======== Data extracts
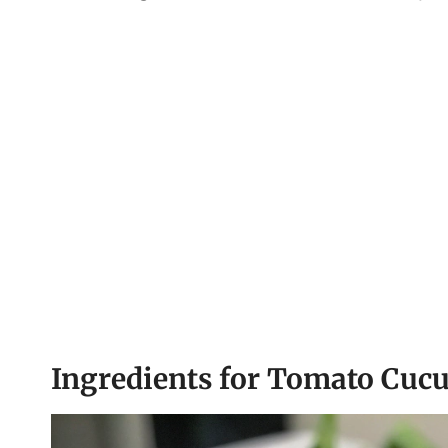
Ingredients for Tomato Cuc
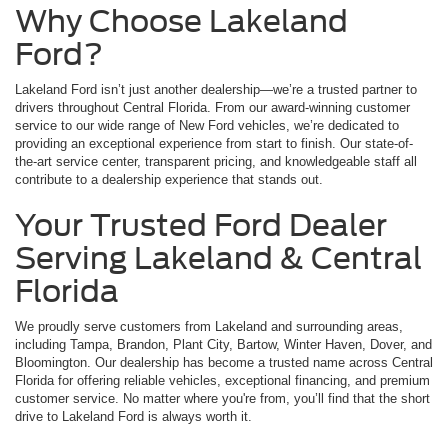
Why Choose Lakeland
Ford?
Lakeland Ford isn’t just another dealership—we’re a trusted partner to
drivers throughout Central Florida. From our award-winning customer
service to our wide range of New Ford vehicles, we’re dedicated to
providing an exceptional experience from start to finish. Our state-of-
the-art service center, transparent pricing, and knowledgeable staff all
contribute to a dealership experience that stands out.
Your Trusted Ford Dealer
Serving Lakeland & Central
Florida
We proudly serve customers from Lakeland and surrounding areas,
including Tampa, Brandon, Plant City, Bartow, Winter Haven, Dover, and
Bloomington. Our dealership has become a trusted name across Central
Florida for offering reliable vehicles, exceptional financing, and premium
customer service. No matter where you're from, you’ll find that the short
drive to Lakeland Ford is always worth it.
================
# Exercise objective:
Format every text line in the listing above as a Markdown table with the columns No. and Text, numbering the rows in order. Leave out the pictures and any blank lines.

# Response to the task:
| No. | Text |
|---|---|
| 1 | Ingredients for Tomato Cuc |
| 2 | Why Choose Lakeland |
| 3 | Ford? |
| 4 | Lakeland Ford isn’t just another dealership—we’re a trusted partner to |
| 5 | drivers throughout Central Florida. From our award-winning customer |
| 6 | service to our wide range of New Ford vehicles, we’re dedicated to |
| 7 | providing an exceptional experience from start to finish. Our state-of- |
| 8 | the-art service center, transparent pricing, and knowledgeable staff all |
| 9 | contribute to a dealership experience that stands out. |
| 10 | Your Trusted Ford Dealer |
| 11 | Serving Lakeland & Central |
| 12 | Florida |
| 13 | We proudly serve customers from Lakeland and surrounding areas, |
| 14 | including Tampa, Brandon, Plant City, Bartow, Winter Haven, Dover, and |
| 15 | Bloomington. Our dealership has become a trusted name across Central |
| 16 | Florida for offering reliable vehicles, exceptional financing, and premium |
| 17 | customer service. No matter where you're from, you’ll find that the short |
| 18 | drive to Lakeland Ford is always worth it. |